This invention relates to a power factor monitoring and control system for resistance welding, and more particularly, to a control which senses the resistive drop that occurs in the formation of a quality weld in the secondary of a welding transformer by monitoring the corresponding change in the total load power factor as sensed in the primary of a welding transformer to provide an automatic heat control for improving weld quality over the tip life as well as reducing power consumption.
Resistance welding is now widely used in most applications involving the joining of metal, such as mild steels used in the manufacture of automobiles, and is recognized by all users as a most economic and rapid process when properly applied. Nevertheless, there are a number of parameters in the welding process that must be monitored in order to provide a quality weld.
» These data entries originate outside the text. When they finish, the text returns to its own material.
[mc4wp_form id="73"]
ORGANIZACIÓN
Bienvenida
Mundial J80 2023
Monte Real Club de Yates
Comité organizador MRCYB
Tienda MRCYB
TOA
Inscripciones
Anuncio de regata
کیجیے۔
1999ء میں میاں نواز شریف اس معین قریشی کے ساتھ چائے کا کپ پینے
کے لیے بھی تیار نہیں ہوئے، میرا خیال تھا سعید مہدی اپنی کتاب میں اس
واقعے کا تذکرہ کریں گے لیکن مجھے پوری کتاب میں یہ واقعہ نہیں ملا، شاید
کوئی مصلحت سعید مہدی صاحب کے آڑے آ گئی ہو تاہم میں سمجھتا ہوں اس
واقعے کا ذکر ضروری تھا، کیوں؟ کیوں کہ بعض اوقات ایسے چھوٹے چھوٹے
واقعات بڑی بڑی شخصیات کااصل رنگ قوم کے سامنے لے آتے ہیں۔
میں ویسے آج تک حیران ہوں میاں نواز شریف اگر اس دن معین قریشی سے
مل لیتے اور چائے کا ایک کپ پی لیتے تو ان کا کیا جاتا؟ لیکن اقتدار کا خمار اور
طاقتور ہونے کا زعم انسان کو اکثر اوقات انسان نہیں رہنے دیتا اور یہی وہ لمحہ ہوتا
One such parameter which must be carefully monitored is the wear of the welding electrodes (tips) which must be compensated for by increasing the weld heat in order to insure good quality welds throughout the tip life.
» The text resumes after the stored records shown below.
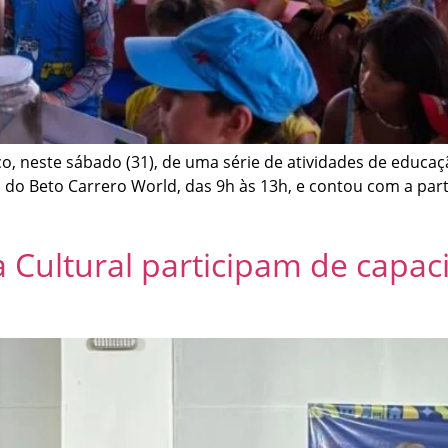
lco, neste sábado (31), de uma série de atividades de educ
da do Beto Carrero World, das 9h às 13h, e contou com a part
ca Cultural participam de capa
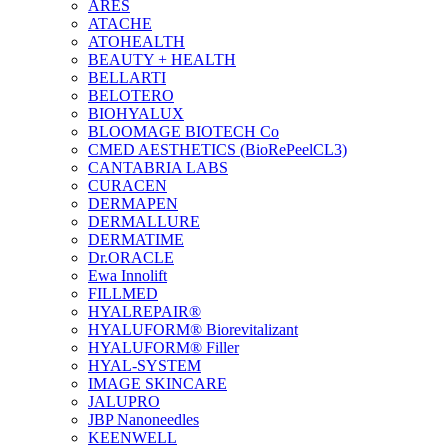
ARES
ATACHE
ATOHEALTH
BEAUTY + HEALTH
BELLARTI
BELOTERO
BIOHYALUX
BLOOMAGE BIOTECH Co
CMED AESTHETICS (BioRePeelCL3)
CANTABRIA LABS
CURACEN
DERMAPEN
DERMALLURE
DERMATIME
Dr.ORACLE
Ewa Innolift
FILLMED
НYALREPAIR®
HYALUFORM® Biorevitalizant
HYALUFORM® Filler
HYAL-SYSTEM
IMAGE SKINCARE
JALUPRO
JBP Nanoneedles
KEENWELL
Typically, prior art attempts at assuring weld quality despite tip wear (mushrooming) included the following monitoring (feedback) control techniques:
1. Optical (infrared), i.e., monitoring surface radiation to assess weld quality; PA1 2. Weld expansion, i.e., monitoring electrode displacement (thermo-expansion); PA1 3. Ultra-sonic, i.e., monitoring ultra-sonic transmissions transmitted through the weld area during the weld formation process; PA1 4. Weld energy, i.e., monitoring weld energy during the formation of the weld; PA1 5. Acoustic emmissions (expulsion detector) i.e., monitoring the acoustic emissions occurring during weld formation; and PA1 6. Resistance change i.e., monitoring the resistance change occurring during the weld formation.
Specifically, all of the above prior art techniques of monitoring weld quality were implemented by attaching or positioning various sensors and their respective leads in direct contact with the welding electrodes or in close proximity, thereto. Unfortunately, these monitoring devices and their leads attached to or in close proximity to the welding electrodes, that work so well in a laboratory environment when manned by expert technicians, seldom stood up in an industrial environment in which welding machines are sometimes manned by unskilled operators on an assembly line. The results in many cases were damaged monitoring devices as well as severed leads thereto which make it impossible to monitor the quality of the weld.
For the above stated reasons, monitoring devices and their leads attached to or in close proximity to the welding electrodes are often inadequate to assure good quality welds throughout the tip life because of continual maintenance problems. Examples of the above type of monitoring techniques and associated devices are contained in a publication entitled "Resistance Welding Control and Monitoring" published by The Welding Institute located at Abington Hall, Abington, Cambridge, CB 16Al, United Kingdom, copyrighted 1977.
One succesful way to compensate for electrode wear without attaching monitoring devices next to or on the welding tips is found in the digital welder control system of U.S. Pat. No. 4,104,724 ('724 patent). The controller of this patent provided a maintenance interval counter and compensator control having a 4-step, stepper. The stepper control of this patent is used to automatically increase the weld heat after a preset number of welds based on past experience to compensate for electrode mushrooming. Moreover, the digital welder control system of this patent is hereby incorporated by reference as to a type of digital welder control system that is ideally suited for modification to incorporate the features of the present invention.